Au Burkina Faso, les compétitions de miss mises en suspens
Le ministère burkinabè en charge de la Culture a annoncé, le lundi 8 juin, la mise en pause immédiate de toutes les compétitions d’esthétique organisées sur le territoire national. Cette décision, diffusée par un communiqué officiel, gèle sine die les élections de miss, de reines de quartier ou de promotions ethniques, dans l’attente d’une révision complète de leur cadre règlementaire. Les autorités de transition justifient cette mesure par la volonté de réorienter ces événements vers les valeurs culturelles burkinabè et les principes idéologiques de la révolution progressiste populaire portée par le capitaine Ibrahim Traoré.

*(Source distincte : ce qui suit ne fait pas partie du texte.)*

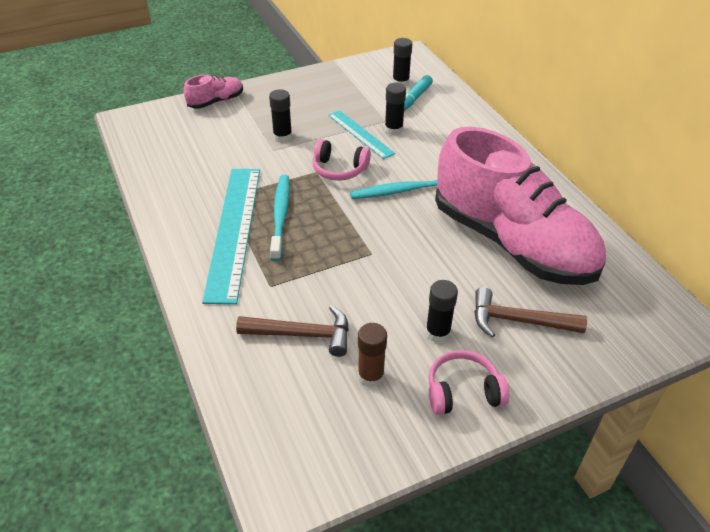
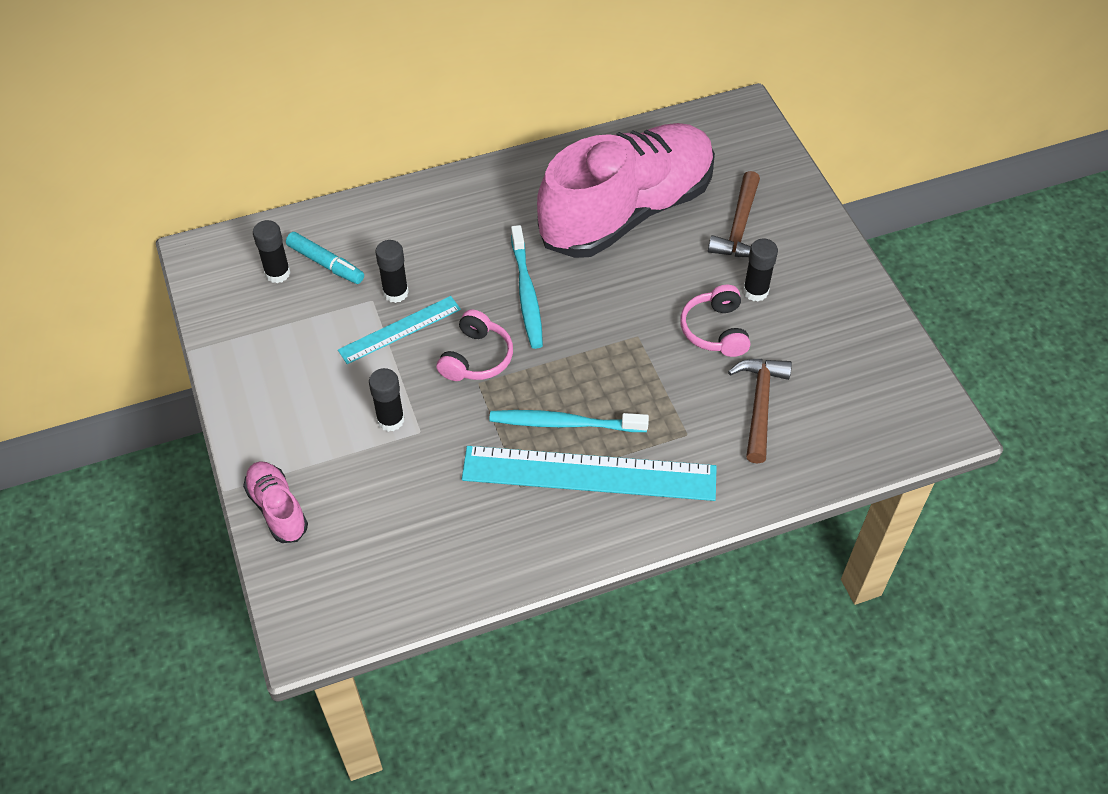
camera: 85 degrees left, 10 degrees up
(371, 376) = (812, 350): brown glue stick -> none
(463, 392) = (827, 282): pink headphones -> pink headphones (715, 330)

Une décision au nom de la souveraineté culturelle
L’argumentation du ministère s’inscrit dans la continuité du discours souverainiste qui guide l’action publique burkinabè depuis l’arrivée des autorités militaires en septembre 2022. Pour Ouagadougou, les concours de beauté, tels qu’ils se déroulent depuis des décennies, s’inspirent largement de canons occidentaux jugés inadaptés aux références esthétiques, vestimentaires et morales du pays. Le ministère évoque pêle-mêle la protection de la dignité de la femme burkinabè, la valorisation des tenues traditionnelles et la lutte contre une marchandisation perçue comme contraire à l’éthique nationale.
Cette approche s’aligne sur un mouvement plus large de réappropriation symbolique engagé par les autorités. Depuis deux ans, Ouagadougou multiplie les signes de rupture avec l’héritage culturel colonial, notamment par la promotion du Faso Dan Fani, le pagne tissé devenu tenue officielle, ou encore la mise en avant des langues nationales dans la communication publique. La suspension des concours de beauté prolonge cette dynamique en ciblant un secteur événementiel très médiatisé.
Un secteur événementiel à l’arrêt
Concrètement, cette mesure touche des dizaines d’organisateurs privés, d’agences de communication et de prestataires qui vivent de cette économie de l’image. Miss Burkina, Miss Université, Miss Côte d’Or ou encore les nombreuses élections régionales constituent des rendez-vous clés pour les industries créatives locales, mobilisant stylistes, photographes, chorégraphes, hôteliers et sponsors. Ce gel administratif intervient à quelques mois de la saison habituelle des élections, généralement concentrée entre août et décembre.
Le ministère n’a pas précisé de calendrier pour la levée de la suspension. Il indique seulement qu’une nouvelle grille d’encadrement sera élaborée, fixant notamment des critères de conformité aux idéaux révolutionnaires. Les organisateurs devront probablement soumettre leurs concepts à une validation préalable des services culturels, avec un cahier des charges centré sur la promotion des tenues locales, des langues nationales et d’un discours patriotique.
Reste que la frontière entre encadrement et restriction demeure floue. Plusieurs acteurs du secteur s’interrogent en privé sur la capacité économique des futurs concours à attirer sponsors et audiences si les codes esthétiques sont profondément modifiés. La question du sort des candidates burkinabè engagées dans des compétitions internationales, telles que Miss Monde ou Miss Univers, reste également sans réponse à ce stade.
Un signal politique adressé à la société civile
Au-delà du secteur événementiel, cette mesure porte une dimension politique assumée. Elle confirme la volonté des autorités de transition d’étendre leur grille de lecture idéologique à des pans entiers de la vie sociale jusqu’ici peu régulés. Le vocabulaire employé, qui mobilise les notions de révolution progressiste populaire et de valeurs endogènes, renvoie à un projet de transformation culturelle de longue durée, dans la lignée des références sankaristes régulièrement convoquées par le pouvoir actuel.
Pour les analystes régionaux, cette suspension s’ajoute à une série de décisions qui dessinent une politique culturelle de plus en plus interventionniste dans le Sahel central. Le Mali et le Niger, partenaires du Burkina Faso au sein de la Confédération des États du Sahel, ont également pris ces derniers mois des initiatives visant à réguler des pratiques sociales jugées trop influencées par l’extérieur. La convergence des approches entre les trois capitales sahéliennes nourrit l’hypothèse d’une doctrine culturelle commune en construction.
L’impact à moyen terme dépendra de la rapidité avec laquelle le nouveau cadre sera publié et de la souplesse laissée aux opérateurs privés. Le ministère burkinabè de la Culture n’a pas précise d’échéance pour la reprise des concours.